Reproduce every line of text in this material exactly, and leave the pictures out of your answer.

-=-=-=-=-

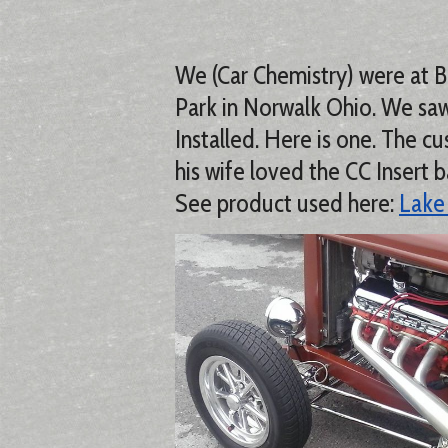
We (Car Chemistry) were at 
Park in Norwalk Ohio. We saw
Installed. Here is one. The
his wife loved the CC Insert b
See product used here:
Lake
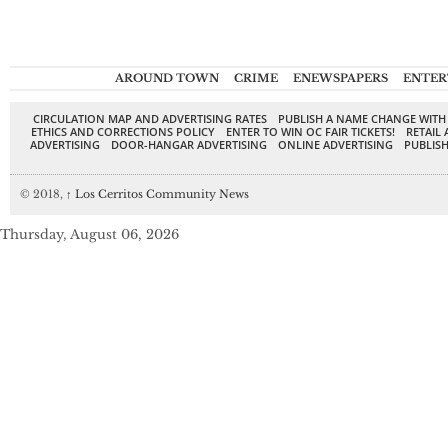
AROUND TOWN
CRIME
ENEWSPAPERS
ENTER
CIRCULATION MAP AND ADVERTISING RATES
PUBLISH A NAME CHANGE WITH
ETHICS AND CORRECTIONS POLICY
ENTER TO WIN OC FAIR TICKETS!
RETAIL 
ADVERTISING
DOOR-HANGAR ADVERTISING
ONLINE ADVERTISING
PUBLISH
© 2018,
↑
Los Cerritos Community News
Thursday, August 06, 2026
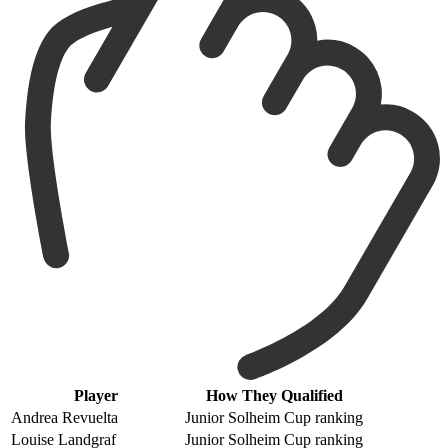
Player
How They Qualified
Andrea Revuelta
Junior Solheim Cup ranking
Louise Landgraf
Junior Solheim Cup ranking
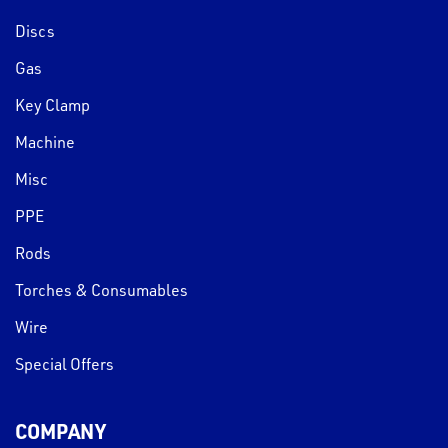
Discs
Gas
Key Clamp
Machine
Misc
PPE
Rods
Torches & Consumables
Wire
Special Offers
COMPANY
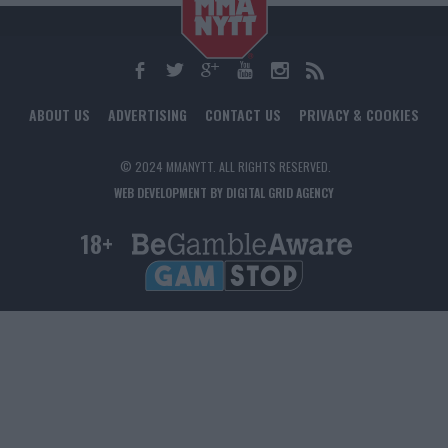
ABOUT US
ADVERTISING
CONTACT US
PRIVACY & COOKIES
© 2024 MMANYTT. ALL RIGHTS RESERVED.
WEB DEVELOPMENT BY DIGITAL GRID AGENCY
18+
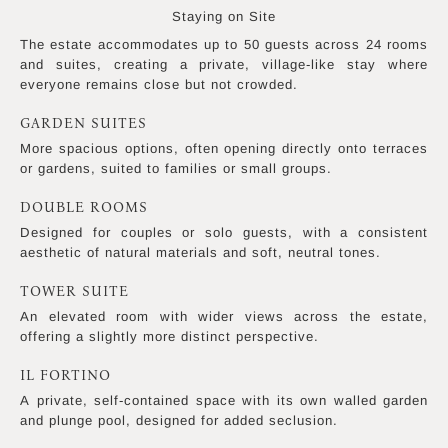
Staying on Site
The estate accommodates up to 50 guests across 24 rooms
and suites, creating a private, village-like stay where
everyone remains close but not crowded.
GARDEN SUITES
More spacious options, often opening directly onto terraces
or gardens, suited to families or small groups.
DOUBLE ROOMS
Designed for couples or solo guests, with a consistent
aesthetic of natural materials and soft, neutral tones.
TOWER SUITE
An elevated room with wider views across the estate,
offering a slightly more distinct perspective.
IL FORTINO
A private, self-contained space with its own walled garden
and plunge pool, designed for added seclusion.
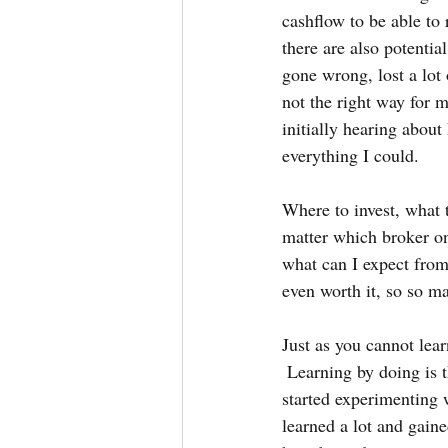
cashflow to be able to 
there are also potentia
gone wrong, lost a lot
not the right way for 
initially hearing about
everything I could.  
Where to invest, what t
matter which broker on
what can I expect from 
even worth it, so so m
Just as you cannot lear
 Learning by doing is t
started experimenting 
learned a lot and gaine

-=-=-=-=-

EXERCISE SOLUTION –
We (Car Chemistry) were at 
Park in Norwalk Ohio. We saw
Installed. Here is one. The
his wife loved the CC Insert b
See product used here:
Lake
AROUND TOWN
CRIME
ENEWSPAPERS
ENTER
CIRCULATION MAP AND ADVERTISING RATES
PUBLISH A NAME CHANGE WITH
ETHICS AND CORRECTIONS POLICY
ENTER TO WIN OC FAIR TICKETS!
RETAIL 
ADVERTISING
DOOR-HANGAR ADVERTISING
ONLINE ADVERTISING
PUBLISH
© 2018,
↑
Los Cerritos Community News
Thursday, August 06, 2026
Player
How They Qualified
Andrea Revuelta
Junior Solheim Cup ranking
Louise Landgraf
Junior Solheim Cup ranking
Discs
Gas
Key Clamp
Machine
Misc
PPE
Rods
Torches & Consumables
Wire
Special Offers
COMPANY
ABOUT US
ADVERTISING
CONTACT US
PRIVACY & COOKIES
© 2024 MMANYTT. ALL RIGHTS RESERVED.
WEB DEVELOPMENT BY DIGITAL GRID AGENCY
18+
Staying on Site
The estate accommodates up to 50 guests across 24 rooms
and suites, creating a private, village-like stay where
everyone remains close but not crowded.
GARDEN SUITES
More spacious options, often opening directly onto terraces
or gardens, suited to families or small groups.
DOUBLE ROOMS
Designed for couples or solo guests, with a consistent
aesthetic of natural materials and soft, neutral tones.
TOWER SUITE
An elevated room with wider views across the estate,
offering a slightly more distinct perspective.
IL FORTINO
A private, self-contained space with its own walled garden
and plunge pool, designed for added seclusion.
cashflow to be able to 
there are also potentia
gone wrong, lost a lot
not the right way for 
initially hearing about
everything I could.  
Where to invest, what t
matter which broker on
what can I expect from 
even worth it, so so m
Just as you cannot lear
 Learning by doing is t
started experimenting 
learned a lot and gaine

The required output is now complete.